─── Excerpt provided

Computer Science II

Computer Science II -- Week 9

Introduction

Note that the links from this page are to handouts that will be distributed the night of class. Only print out those handouts if you could not attend class.

Main topics this week:

Trees
Binary Tree
Binary Search Tree
2-3 Trees
B-Trees
Associative Arrays

Trees

Trees are a data structure. Like all other data structures, that means a tree is a collection of other things, called nodes.

Characteristics of a tree:

One node is a root node.

Every node except root node has one parent node

A node can have any number of children.

What is a node that has no children called?

Terminology:

height of a tree -- start counting at 1

depth of a node

degree of a node

degree of a tree

full tree

complete tree

Binary Tree

A binary tree is a tree, with an additional restriction:

Each node can have at most 2 children.

Like any data structure, we need a way of iterating over all the nodes in a tree. However, unlike linked lists or vectors, there are multiple ways of iterating over all the nodes in a tree.

Iterating over all the nodes in a tree is commonly known as traversing the tree. The most common traversal methods in a tree are:

Preorder traversal

Inorder traversal

Postorder traversal

Breadth-first traversal

Regardless of how we traverse the tree, in order to find a single node we still must do a search of all the nodes, at a cost of O(N).

Binary Search Tree

A binary search tree is a binary tree with additional restrictions:

The value of all left hand children of a node is always less than the value of the node itself.

──────
─── Data provided

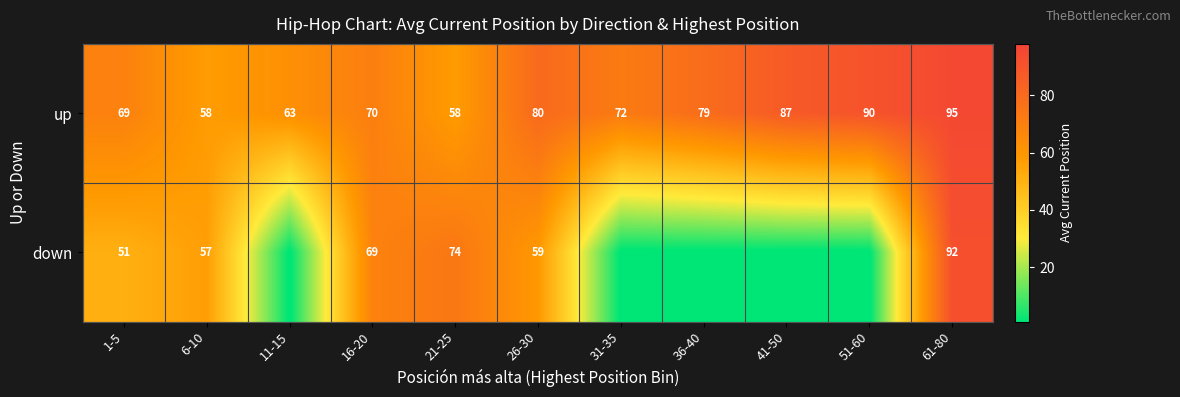

Count the number of data series in this chart.

2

──────

Required action — Pick up the Computer Science II week 9 notes on trees right after their last line, which gives the rule for left-hand children in a binary search tree, and write the next part. This is the text that comes before the data, not the data itself.

Output for this exercise —
The value of all right hand children of a node is always greater than to the value of the node itself.

The claim is that these additional restrictions speed up searching.

Consider searching a linked list.

Now consider searching the same data in a binary search tree.

What's the big Oh rating of searching a binary search tree?

But what about searching the same data in a binary search tree that's laid out just a bit differently? What's the big Oh rating of searching this binary search tree?

In order to keep searches efficient in a binary search tree, you must keep the tree 'balanced'. In general, keeping a tree balanced means keeping roughly the same number of nodes in each half of the tree. Chapter 13 in your book talks in detail about balancing algorithms for binary search trees (AVL trees and Red-Black trees are two examples). For example, the AVL tree keeps itself balanced by requiring that the height of any two subtrees either be equal or differ by 1. To do this the AVL tree may have to rearrange nodes when a new node is inserted.

All of the algorithms we'll discuss for binary search trees do not assume the tree is balanced.

Binary search tree operations:

insert (data, root)
remove (data, root)

Insert algorithm:

Remove algorithm: the remove algorithm has three basic cases which need to be handled separately:

1) Node to be removed has no children

2) Node to be removed has one child

3) Node to be removed has two children

Here's a handout showing the completed remove algorithm.

2-3 Trees

A 2-3 tree is similar to a binary search tree, but some of the nodes can have up to 3 children instead of just 2 children. Also, some of the nodes can have 2 data items instead of just 1 data item.

Example of 2-3 tree.

Note how the value of the middle child must be between the values of the 2 data items in the parent.

Rules for 2-3 tree nodes:

If a node has 2 children, then it must contain 1 data item
If a node has 3 children, then it must contain 2 data items
If a node is a leaf node, then it may contain either 1 or 2 data items

A 2-3 tree helps reduce the number of nodes you have to traverse when trying to find any particular node.

B-Trees

So far we've assumed our entire tree structure is in memory. If we have too much data in our tree to store everything in memory, then some of our nodes will have to be put into a file.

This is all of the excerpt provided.